Transcribe word for word the lines below from the line with "#3633, estimate: 2d -> 0.5d" through the line with "ID-928, owner: Joshua Allen -> Stephen Ray", ends included.

** Entries provided follows **

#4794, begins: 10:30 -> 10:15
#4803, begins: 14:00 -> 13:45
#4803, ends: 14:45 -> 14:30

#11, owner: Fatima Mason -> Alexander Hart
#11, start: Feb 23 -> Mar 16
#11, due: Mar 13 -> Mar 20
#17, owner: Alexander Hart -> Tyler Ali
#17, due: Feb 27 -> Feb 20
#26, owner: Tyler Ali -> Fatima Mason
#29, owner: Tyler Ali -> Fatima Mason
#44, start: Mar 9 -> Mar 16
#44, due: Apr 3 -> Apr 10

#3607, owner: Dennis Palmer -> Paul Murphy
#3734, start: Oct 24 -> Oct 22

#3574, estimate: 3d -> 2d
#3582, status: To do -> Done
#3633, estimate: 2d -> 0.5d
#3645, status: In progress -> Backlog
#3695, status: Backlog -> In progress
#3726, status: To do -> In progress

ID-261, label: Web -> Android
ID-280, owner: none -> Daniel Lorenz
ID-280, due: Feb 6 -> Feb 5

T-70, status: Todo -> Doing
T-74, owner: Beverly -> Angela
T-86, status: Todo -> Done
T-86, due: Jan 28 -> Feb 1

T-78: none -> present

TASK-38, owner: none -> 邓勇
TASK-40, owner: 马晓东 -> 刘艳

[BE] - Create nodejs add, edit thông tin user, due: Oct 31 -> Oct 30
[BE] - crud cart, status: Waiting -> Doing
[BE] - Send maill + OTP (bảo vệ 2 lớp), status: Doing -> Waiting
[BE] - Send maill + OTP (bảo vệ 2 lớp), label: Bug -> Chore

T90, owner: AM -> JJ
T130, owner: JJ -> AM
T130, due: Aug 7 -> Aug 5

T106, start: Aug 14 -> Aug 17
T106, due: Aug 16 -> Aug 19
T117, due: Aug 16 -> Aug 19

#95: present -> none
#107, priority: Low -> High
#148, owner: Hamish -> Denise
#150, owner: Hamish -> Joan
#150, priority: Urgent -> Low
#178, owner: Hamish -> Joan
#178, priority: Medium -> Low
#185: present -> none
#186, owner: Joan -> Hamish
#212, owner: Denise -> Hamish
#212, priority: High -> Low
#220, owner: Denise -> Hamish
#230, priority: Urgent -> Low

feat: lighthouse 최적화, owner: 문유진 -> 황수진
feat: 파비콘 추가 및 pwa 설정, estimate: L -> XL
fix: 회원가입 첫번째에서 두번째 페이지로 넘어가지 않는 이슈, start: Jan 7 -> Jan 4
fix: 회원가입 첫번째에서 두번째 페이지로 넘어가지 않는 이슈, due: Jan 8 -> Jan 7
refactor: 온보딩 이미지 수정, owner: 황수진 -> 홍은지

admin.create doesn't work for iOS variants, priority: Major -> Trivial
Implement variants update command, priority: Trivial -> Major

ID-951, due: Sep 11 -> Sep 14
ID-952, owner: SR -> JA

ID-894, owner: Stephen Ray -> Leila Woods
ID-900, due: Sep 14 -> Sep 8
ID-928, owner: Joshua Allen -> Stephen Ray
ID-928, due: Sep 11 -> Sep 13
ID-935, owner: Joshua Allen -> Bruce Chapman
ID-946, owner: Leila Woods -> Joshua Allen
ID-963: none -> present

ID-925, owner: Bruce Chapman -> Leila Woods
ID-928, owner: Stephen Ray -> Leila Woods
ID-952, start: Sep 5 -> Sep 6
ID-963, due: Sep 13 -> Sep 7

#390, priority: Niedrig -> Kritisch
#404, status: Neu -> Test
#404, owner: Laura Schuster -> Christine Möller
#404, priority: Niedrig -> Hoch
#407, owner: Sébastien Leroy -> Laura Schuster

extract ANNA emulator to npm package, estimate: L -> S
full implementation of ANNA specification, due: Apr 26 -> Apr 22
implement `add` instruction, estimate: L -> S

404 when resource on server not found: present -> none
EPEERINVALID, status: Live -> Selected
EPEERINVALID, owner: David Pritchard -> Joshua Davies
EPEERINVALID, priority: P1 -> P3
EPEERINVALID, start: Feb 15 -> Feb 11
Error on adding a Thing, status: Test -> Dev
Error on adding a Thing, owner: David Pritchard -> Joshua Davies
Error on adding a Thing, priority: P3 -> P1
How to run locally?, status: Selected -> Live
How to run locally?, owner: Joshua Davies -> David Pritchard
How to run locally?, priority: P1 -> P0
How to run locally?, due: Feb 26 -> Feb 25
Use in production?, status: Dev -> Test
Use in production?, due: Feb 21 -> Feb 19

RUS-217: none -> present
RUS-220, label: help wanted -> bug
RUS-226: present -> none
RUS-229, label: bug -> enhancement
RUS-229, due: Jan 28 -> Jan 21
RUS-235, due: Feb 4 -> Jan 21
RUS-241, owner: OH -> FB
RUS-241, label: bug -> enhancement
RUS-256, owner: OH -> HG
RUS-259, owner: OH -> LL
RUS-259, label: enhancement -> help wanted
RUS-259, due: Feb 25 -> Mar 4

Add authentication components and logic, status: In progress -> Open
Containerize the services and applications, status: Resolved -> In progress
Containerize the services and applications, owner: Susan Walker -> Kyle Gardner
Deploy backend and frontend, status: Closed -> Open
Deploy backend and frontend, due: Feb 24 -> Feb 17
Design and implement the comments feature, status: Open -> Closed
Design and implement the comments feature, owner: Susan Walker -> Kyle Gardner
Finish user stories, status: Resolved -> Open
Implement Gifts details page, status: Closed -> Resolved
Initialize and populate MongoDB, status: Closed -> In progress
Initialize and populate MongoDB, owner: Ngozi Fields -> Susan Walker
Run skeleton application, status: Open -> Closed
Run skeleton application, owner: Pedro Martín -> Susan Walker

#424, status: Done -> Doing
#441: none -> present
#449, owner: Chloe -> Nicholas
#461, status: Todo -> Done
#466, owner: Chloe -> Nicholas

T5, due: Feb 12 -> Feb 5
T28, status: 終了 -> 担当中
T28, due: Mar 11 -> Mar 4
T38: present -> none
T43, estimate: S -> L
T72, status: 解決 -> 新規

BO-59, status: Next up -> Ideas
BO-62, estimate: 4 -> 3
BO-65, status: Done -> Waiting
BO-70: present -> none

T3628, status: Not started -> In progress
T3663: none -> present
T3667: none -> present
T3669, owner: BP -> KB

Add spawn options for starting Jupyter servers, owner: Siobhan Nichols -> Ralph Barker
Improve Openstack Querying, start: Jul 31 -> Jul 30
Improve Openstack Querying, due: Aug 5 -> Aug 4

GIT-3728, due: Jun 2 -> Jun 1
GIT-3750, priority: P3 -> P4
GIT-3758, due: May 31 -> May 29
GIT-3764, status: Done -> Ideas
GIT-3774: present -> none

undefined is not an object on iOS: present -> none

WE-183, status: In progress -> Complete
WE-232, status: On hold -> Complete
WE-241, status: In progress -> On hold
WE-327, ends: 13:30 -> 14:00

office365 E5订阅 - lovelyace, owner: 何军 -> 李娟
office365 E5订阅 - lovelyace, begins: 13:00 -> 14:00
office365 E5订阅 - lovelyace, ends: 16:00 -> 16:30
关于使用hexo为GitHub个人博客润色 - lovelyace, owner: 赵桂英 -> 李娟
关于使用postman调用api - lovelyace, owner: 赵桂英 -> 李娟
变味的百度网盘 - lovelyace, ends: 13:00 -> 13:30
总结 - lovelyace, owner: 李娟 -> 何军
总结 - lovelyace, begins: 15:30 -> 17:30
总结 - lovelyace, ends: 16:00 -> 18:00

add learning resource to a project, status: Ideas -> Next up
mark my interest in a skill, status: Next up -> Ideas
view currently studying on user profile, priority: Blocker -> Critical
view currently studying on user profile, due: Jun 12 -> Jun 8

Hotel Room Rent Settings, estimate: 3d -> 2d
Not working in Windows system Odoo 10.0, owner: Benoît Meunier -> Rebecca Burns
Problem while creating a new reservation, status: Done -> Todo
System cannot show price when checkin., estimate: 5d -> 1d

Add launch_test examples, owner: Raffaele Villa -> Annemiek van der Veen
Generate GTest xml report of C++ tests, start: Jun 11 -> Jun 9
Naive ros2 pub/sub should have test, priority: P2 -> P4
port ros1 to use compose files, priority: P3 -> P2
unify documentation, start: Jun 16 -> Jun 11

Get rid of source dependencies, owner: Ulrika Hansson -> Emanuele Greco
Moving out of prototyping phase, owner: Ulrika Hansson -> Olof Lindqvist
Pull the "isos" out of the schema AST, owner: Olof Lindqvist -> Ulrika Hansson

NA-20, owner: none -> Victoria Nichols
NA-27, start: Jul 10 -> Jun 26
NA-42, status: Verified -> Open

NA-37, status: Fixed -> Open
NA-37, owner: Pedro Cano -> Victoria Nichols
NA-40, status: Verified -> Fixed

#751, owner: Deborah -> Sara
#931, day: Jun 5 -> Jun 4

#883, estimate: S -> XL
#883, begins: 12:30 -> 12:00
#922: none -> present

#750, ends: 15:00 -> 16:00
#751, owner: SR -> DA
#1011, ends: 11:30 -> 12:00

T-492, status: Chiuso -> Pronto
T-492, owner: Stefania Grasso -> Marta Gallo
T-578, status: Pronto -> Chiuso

** End of Entries provided **

Exercise solution:
#3633, estimate: 2d -> 0.5d
#3645, status: In progress -> Backlog
#3695, status: Backlog -> In progress
#3726, status: To do -> In progress

ID-261, label: Web -> Android
ID-280, owner: none -> Daniel Lorenz
ID-280, due: Feb 6 -> Feb 5

T-70, status: Todo -> Doing
T-74, owner: Beverly -> Angela
T-86, status: Todo -> Done
T-86, due: Jan 28 -> Feb 1

T-78: none -> present

TASK-38, owner: none -> 邓勇
TASK-40, owner: 马晓东 -> 刘艳

[BE] - Create nodejs add, edit thông tin user, due: Oct 31 -> Oct 30
[BE] - crud cart, status: Waiting -> Doing
[BE] - Send maill + OTP (bảo vệ 2 lớp), status: Doing -> Waiting
[BE] - Send maill + OTP (bảo vệ 2 lớp), label: Bug -> Chore

T90, owner: AM -> JJ
T130, owner: JJ -> AM
T130, due: Aug 7 -> Aug 5

T106, start: Aug 14 -> Aug 17
T106, due: Aug 16 -> Aug 19
T117, due: Aug 16 -> Aug 19

#95: present -> none
#107, priority: Low -> High
#148, owner: Hamish -> Denise
#150, owner: Hamish -> Joan
#150, priority: Urgent -> Low
#178, owner: Hamish -> Joan
#178, priority: Medium -> Low
#185: present -> none
#186, owner: Joan -> Hamish
#212, owner: Denise -> Hamish
#212, priority: High -> Low
#220, owner: Denise -> Hamish
#230, priority: Urgent -> Low

feat: lighthouse 최적화, owner: 문유진 -> 황수진
feat: 파비콘 추가 및 pwa 설정, estimate: L -> XL
fix: 회원가입 첫번째에서 두번째 페이지로 넘어가지 않는 이슈, start: Jan 7 -> Jan 4
fix: 회원가입 첫번째에서 두번째 페이지로 넘어가지 않는 이슈, due: Jan 8 -> Jan 7
refactor: 온보딩 이미지 수정, owner: 황수진 -> 홍은지

admin.create doesn't work for iOS variants, priority: Major -> Trivial
Implement variants update command, priority: Trivial -> Major

ID-951, due: Sep 11 -> Sep 14
ID-952, owner: SR -> JA

ID-894, owner: Stephen Ray -> Leila Woods
ID-900, due: Sep 14 -> Sep 8
ID-928, owner: Joshua Allen -> Stephen Ray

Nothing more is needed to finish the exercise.